Last modified: February 22, 2024

Overview

The /usr/local/cpanel/scripts/securemysql script secures a cPanel account’s MySQL® configuration. To do this, the script performs the following actions:

• Confirms that MySQL’s root password exists.

• Changes the var/db/mysql and var/lib/mysql directories’ ownership to the mysql user.

• Removes the anonymous and remote root users.

• Removes the test database.

• Removes the database’s LOCK TABLES and TMP TABLES privileges.

To undo any changes that this script performs, create the /etc/securemysqldisable touch file.

Run the script

To use this script, run the following command as the root user:

/usr/local/cpanel/scripts/securemysql [arguments] [actions]

Arguments

The /usr/local/cpanel/scripts/securemysql script accepts the following arguments:

• -a — Specify additional actions in a comma-separated list.
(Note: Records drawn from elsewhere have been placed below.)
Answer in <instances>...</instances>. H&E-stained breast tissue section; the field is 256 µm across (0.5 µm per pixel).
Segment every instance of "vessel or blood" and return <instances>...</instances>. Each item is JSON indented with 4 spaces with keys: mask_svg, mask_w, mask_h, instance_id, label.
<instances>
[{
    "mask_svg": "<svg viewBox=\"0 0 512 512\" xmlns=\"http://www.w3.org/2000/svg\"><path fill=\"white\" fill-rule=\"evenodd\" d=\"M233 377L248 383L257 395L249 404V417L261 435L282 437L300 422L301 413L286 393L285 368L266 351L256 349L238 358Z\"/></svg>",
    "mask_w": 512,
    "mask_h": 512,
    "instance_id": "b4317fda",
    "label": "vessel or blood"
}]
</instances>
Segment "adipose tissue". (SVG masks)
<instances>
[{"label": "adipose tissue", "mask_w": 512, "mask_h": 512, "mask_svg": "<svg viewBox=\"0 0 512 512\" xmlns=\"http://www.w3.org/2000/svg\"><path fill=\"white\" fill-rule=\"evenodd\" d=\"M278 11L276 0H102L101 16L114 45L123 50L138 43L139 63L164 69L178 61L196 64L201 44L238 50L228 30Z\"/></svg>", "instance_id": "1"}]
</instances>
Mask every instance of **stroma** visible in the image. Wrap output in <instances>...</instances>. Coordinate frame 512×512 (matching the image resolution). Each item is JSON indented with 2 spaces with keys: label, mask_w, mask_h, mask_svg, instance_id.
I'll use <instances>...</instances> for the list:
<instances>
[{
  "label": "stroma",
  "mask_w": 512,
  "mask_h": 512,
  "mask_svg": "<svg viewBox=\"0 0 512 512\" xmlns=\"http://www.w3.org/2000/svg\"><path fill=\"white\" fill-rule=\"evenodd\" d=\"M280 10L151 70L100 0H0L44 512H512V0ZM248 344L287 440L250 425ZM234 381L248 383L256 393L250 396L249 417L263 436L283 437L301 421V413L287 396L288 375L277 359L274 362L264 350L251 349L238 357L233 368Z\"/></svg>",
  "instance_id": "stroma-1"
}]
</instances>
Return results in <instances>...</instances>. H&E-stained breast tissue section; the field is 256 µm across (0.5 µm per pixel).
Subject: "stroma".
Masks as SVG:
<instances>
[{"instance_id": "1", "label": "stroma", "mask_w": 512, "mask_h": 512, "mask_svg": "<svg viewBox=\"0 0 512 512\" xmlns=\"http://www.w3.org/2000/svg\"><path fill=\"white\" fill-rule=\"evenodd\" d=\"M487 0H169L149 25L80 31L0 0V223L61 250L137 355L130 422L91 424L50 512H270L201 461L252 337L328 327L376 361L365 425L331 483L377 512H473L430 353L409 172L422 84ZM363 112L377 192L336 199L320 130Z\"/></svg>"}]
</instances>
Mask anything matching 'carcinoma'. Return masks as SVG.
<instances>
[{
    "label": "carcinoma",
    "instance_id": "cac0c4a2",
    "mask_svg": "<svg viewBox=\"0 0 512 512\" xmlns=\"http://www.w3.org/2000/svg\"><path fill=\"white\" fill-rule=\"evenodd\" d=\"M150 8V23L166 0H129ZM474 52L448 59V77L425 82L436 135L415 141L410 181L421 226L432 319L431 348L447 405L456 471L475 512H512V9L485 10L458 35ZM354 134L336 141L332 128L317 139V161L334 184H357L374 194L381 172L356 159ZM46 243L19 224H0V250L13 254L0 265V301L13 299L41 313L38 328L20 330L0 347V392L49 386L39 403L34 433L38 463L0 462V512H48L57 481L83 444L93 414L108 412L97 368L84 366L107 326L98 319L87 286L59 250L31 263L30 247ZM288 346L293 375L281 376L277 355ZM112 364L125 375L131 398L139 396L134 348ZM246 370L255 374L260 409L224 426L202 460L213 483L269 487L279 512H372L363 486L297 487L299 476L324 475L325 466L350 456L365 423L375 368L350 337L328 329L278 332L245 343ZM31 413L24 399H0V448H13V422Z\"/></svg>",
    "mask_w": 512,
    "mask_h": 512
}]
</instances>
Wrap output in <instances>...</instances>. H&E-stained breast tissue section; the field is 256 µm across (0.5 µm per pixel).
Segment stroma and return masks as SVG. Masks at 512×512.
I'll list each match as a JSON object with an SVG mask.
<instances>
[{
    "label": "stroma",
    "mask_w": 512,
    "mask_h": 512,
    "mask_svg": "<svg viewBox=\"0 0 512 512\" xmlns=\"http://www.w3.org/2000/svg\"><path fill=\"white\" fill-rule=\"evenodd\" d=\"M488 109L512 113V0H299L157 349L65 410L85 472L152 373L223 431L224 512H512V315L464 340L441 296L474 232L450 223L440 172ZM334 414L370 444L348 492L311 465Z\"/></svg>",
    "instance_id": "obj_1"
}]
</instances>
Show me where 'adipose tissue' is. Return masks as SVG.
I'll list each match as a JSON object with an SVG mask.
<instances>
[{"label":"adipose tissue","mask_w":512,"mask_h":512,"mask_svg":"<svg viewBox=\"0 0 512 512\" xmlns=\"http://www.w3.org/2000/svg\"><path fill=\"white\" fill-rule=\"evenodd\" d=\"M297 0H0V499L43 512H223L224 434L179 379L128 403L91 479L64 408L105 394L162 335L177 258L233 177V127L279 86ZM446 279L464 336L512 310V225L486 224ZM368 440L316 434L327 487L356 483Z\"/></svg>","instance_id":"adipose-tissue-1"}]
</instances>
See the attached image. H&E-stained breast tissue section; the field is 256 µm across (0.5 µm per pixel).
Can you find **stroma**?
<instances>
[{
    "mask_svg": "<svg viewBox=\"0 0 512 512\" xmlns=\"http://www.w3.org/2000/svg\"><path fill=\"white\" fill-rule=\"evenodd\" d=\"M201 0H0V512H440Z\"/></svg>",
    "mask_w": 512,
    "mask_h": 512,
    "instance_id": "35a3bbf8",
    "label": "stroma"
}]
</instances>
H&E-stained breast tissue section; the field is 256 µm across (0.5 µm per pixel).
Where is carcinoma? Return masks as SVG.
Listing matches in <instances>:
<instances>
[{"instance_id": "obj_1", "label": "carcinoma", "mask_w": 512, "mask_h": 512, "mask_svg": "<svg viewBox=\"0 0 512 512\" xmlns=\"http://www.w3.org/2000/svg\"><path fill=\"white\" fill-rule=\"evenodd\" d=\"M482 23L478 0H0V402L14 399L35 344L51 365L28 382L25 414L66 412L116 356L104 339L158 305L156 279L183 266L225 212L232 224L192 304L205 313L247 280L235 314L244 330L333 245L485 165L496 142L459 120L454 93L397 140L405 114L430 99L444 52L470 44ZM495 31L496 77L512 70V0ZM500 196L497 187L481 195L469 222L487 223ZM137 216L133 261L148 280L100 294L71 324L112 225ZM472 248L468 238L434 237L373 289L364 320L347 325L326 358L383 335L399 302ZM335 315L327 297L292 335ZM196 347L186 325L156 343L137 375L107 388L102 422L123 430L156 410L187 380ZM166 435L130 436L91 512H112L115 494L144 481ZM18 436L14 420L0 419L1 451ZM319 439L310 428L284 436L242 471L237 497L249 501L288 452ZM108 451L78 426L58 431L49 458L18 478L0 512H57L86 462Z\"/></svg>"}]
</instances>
For example:

  -a removeanon, removeremoteroot

  Note:

  To perform all actions on a MySQL database, pass the -a argument without any additional actions.

  For a list of additional actions, view the Actions section below.

• -F — Execute the script and do not display the help text.

• -h — Display the help message.

• -q — Execute the script in silent mode.

Actions

You can specify any of the following options in a comma-separated list with the -a argument:

• removeanon —Remove any anonymous MySQL users.

• removetestdb — Remove test database.

• removelockntmp — Remove global LOCK TABLES permissions and create TMP TABLES privileges.

• removeremoteroot — Remove remote root user login privileges.

• removehordeallhosts — Remove insecure Horde login credentials and privileges.

  Note:

  cPanel & WHM uses SQLite databases to store MySQL user data instead of Horde databases.

• removehordeblankpass — Remove Horde database users that possess blank login passwords.

  Note:

  cPanel & WHM uses SQLite databases to store MySQL user data instead of Horde databases.